Please, without the pictures, restate every entry exactly.

(Extracted page text data)
------------------------------------

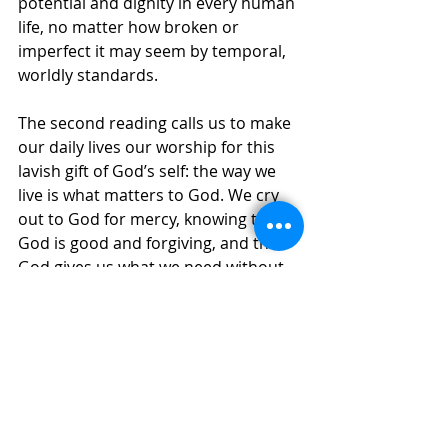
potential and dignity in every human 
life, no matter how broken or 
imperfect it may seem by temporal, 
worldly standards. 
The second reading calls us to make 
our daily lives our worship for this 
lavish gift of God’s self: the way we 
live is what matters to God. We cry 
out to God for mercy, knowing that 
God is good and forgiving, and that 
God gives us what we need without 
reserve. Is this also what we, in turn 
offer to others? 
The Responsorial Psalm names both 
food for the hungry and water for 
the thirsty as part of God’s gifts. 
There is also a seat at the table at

------------------------------------

== Expected answer ==
potential and dignity in every human 
life, no matter how broken or 
imperfect it may seem by temporal, 
worldly standards. 
The second reading calls us to make 
our daily lives our worship for this 
lavish gift of God’s self: the way we 
live is what matters to God. We cry 
out to God for mercy, knowing that 
God is good and forgiving, and that 
God gives us what we need without 
reserve. Is this also what we, in turn 
offer to others? 
The Responsorial Psalm names both 
food for the hungry and water for 
the thirsty as part of God’s gifts. 
There is also a seat at the table at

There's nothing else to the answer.